On Sunday, the 101st Indianapolis 500 and the 58th Coca-Cola 600 were separated by something else: Noise. Not so much from the whine of an open wheel car versus the roar of a stock car, but from those who came to see the two events. There is no sugarcoating what was painfully apparent to anyone who watched the two races: The crowd at the Indianapolis 500 outmatched and out-enthused any crowd that has been drawn to a NASCAR race this year.
While IndyCar racing has been hit even harder than NASCAR by the spell of declining ratings and attendance that has defined auto racing in the past decade, one could forgive an outside observer if they were to say that things were never better for the sanctioning body of the Indianapolis 500. A large crowd descended upon The Greatest Spectacle in Racing, and they made their presence felt at every moment from the drop of the green flag.
There was loud applause when Scott Dixon emerged relatively unscathed from a terrifying accident between Turns 1 & 2. There were oohs and aahs as the field went five-wide down the backstraightaway for a time. As the on-track frenzy intensified in the closing laps, so too did the nature of the crowd. They roared their approval as Brazilian Helio Castroneves took the lead in the closing laps, and then again when Takuma Sato seized the top spot. And it would be Sato, the first Japanese driver to win the Indianapolis 500, who would be hailed by some 300,000 strong as the conquering hero of Speedway, Indiana.

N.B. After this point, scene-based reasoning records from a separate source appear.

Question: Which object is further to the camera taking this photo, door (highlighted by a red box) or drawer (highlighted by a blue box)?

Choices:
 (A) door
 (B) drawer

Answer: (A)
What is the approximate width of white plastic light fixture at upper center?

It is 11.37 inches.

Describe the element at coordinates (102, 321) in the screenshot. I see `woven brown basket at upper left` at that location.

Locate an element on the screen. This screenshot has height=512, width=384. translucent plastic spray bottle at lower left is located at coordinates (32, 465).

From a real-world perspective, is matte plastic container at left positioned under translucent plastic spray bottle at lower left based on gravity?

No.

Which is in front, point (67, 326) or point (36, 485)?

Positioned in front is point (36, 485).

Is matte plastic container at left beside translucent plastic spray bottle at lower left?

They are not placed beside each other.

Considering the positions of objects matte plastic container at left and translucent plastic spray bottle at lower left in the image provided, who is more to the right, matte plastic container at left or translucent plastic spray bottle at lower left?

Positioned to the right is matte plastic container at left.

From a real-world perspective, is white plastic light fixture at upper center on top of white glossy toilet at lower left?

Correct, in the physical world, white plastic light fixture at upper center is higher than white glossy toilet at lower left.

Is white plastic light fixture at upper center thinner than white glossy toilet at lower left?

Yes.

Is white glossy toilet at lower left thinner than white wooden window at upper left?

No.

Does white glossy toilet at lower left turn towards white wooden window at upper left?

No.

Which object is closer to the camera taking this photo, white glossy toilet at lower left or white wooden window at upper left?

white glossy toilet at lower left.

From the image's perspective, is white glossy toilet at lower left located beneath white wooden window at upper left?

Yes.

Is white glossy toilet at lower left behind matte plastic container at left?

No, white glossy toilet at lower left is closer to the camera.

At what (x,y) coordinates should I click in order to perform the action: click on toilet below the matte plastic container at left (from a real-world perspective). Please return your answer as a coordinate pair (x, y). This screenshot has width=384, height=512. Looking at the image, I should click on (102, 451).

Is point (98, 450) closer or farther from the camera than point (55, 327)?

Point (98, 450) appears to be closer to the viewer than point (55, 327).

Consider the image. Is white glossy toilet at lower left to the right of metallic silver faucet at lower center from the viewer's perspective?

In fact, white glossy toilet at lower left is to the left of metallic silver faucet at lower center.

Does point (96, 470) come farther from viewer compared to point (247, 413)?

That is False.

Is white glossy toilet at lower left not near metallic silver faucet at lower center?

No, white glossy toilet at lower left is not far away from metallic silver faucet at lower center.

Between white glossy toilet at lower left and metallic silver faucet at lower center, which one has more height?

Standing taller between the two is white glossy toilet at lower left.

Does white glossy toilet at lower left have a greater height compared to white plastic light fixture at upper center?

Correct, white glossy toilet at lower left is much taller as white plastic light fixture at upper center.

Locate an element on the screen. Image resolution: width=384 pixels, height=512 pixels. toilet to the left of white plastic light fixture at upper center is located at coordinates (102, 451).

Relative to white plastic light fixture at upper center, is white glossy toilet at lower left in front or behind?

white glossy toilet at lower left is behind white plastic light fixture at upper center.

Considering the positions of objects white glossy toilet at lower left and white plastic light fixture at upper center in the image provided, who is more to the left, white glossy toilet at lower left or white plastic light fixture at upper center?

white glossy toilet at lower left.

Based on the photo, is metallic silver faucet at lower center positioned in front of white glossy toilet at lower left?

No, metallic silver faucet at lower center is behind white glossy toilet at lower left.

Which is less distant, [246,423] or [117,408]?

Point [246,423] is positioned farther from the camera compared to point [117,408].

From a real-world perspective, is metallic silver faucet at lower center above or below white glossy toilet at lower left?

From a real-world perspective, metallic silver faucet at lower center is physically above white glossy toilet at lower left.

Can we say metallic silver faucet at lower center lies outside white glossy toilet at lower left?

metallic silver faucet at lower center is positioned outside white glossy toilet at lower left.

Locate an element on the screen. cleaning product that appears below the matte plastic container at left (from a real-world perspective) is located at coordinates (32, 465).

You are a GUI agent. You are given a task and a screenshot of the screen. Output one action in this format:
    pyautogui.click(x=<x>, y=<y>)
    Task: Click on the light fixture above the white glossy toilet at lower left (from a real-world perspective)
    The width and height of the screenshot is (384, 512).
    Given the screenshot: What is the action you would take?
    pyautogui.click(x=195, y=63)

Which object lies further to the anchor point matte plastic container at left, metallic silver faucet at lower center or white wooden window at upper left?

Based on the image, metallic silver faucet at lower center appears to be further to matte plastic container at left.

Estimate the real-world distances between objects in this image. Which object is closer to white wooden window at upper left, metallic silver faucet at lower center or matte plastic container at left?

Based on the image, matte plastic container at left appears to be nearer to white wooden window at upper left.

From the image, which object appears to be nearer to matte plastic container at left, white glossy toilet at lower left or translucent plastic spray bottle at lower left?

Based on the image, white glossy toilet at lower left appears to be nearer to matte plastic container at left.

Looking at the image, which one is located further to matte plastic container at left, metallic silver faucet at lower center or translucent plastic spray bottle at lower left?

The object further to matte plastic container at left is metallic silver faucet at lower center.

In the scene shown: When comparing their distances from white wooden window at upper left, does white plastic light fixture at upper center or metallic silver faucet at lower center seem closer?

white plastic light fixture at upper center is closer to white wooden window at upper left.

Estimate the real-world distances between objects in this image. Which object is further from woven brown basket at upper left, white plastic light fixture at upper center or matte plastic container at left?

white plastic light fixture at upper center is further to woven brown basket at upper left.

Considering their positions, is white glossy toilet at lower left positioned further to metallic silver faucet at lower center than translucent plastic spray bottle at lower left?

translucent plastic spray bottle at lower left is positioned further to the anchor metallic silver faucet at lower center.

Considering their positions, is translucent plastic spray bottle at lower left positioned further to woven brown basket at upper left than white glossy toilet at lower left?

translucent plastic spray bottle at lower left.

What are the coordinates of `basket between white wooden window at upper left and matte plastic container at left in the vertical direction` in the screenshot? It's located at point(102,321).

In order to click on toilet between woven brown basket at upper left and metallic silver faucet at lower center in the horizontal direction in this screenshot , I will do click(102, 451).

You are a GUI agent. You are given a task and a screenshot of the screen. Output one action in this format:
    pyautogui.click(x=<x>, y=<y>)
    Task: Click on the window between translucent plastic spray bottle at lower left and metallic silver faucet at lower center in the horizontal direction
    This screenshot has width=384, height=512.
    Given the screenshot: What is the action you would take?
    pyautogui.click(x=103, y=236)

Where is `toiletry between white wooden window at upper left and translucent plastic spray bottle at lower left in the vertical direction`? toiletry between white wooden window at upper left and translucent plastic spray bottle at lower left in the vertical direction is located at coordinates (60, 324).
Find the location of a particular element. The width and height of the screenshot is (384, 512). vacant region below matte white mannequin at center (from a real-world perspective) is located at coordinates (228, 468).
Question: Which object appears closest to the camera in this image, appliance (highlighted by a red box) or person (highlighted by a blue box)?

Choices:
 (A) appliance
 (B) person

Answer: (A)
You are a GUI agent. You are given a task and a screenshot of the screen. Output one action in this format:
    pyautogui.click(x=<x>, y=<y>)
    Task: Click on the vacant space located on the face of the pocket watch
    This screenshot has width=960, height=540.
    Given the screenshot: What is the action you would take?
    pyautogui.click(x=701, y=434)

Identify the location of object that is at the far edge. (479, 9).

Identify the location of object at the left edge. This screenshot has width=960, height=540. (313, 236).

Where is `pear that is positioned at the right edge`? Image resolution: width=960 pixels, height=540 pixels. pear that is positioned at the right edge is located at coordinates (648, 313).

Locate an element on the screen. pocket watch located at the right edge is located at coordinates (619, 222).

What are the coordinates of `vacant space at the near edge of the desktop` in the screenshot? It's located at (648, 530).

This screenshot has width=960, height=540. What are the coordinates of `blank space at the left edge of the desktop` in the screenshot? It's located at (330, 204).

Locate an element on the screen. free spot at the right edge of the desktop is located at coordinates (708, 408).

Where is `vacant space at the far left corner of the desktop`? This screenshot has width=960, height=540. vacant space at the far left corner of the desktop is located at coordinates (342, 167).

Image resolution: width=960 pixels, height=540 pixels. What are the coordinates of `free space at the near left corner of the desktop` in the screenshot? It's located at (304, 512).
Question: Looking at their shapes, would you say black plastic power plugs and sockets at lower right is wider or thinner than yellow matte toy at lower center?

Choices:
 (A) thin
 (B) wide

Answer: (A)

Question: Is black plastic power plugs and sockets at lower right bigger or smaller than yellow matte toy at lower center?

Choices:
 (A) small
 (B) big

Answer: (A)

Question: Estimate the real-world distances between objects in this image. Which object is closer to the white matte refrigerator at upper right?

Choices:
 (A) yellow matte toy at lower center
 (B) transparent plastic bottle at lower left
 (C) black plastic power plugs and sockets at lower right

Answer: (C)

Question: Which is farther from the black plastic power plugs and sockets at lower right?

Fast-forward several hours to Charlotte Motor Speedway, and the mood of the crowd was distinctly different. It seemed that the cloud of negativity that has followed NASCAR for the past decade manifested in physical form. The race was delayed an hour and 40 minutes for rain in its second stage, and the wet throng of on-lookers never made their presence felt. Although there was the late-intrigue of a fuel mileage race that resulted in a first-time winner, there was little throughout NASCAR’s longest race that stirred the hearts of those who came to see it. For the most part, they were treated to the dominance of Martin Truex Jr., who led 233 of the race’s 400 laps, without much action or drama to justify the price of admission.
Though it is encouraging to see that auto racing is still capable of captivating hundreds of thousands of people as it did at Indianapolis, NASCAR must consider the relative indifference of its own crowd and ask itself questions. The first and foremost being: How many times in the past decade has a NASCAR race elicited a response that can be heard over the horsepower? How often have spectators emoted for a great race, or let out a collective roar for someone not named Earnhardt or Gordon, Johnson or Stewart?
NASCAR fans are not to blame for this. Rather, the racing that has taken place in the 2010s has given them little reason to rise up and raise the decibel level. When the situation calls for it, they still will – When Kyle Larson and Chase Elliott wailed on each other in a side-by-side duel to the checkered flag in the All-Star Open last year, all who were there that Saturday morning let their approval be known. It is disconcerting that there have been only a handful of these instances in the past several years. Rather, NASCAR crowds have resembled those of a losing football team: Sparse and silent.
There is a million-dollar fix to what ails NASCAR as a spectator sport. The quality of the racing, particularly at the 1.5-mile tracks that dominate the schedule, must be improved. NASCAR has worked tirelessly towards this end in the past several years, but they have been working concurrently with the unrelenting pursuit of downforce by race teams and simple physics. The gremlin of “Clean Air” has become a white whale that the sanctioning body cannot seem to slay. Perhaps a remedy for this is in the near future. Perhaps it isn’t.
Presented with the quandary of overall interest in its races, NASCAR has unleashed a myriad of 21st-century measures as a means of quantification. Analytics and impressions, qualitative and quantitative research methods, and their like are all being employed to gauge whether or not the average person, let alone race fans, care about what NASCAR has to offer.
Considering what was heard at Indianapolis on Sunday versus what wasn’t at Charlotte, there is a simpler methodology: If NASCAR wants to figure out whether or not people care about auto racing, they should listen to the crowd.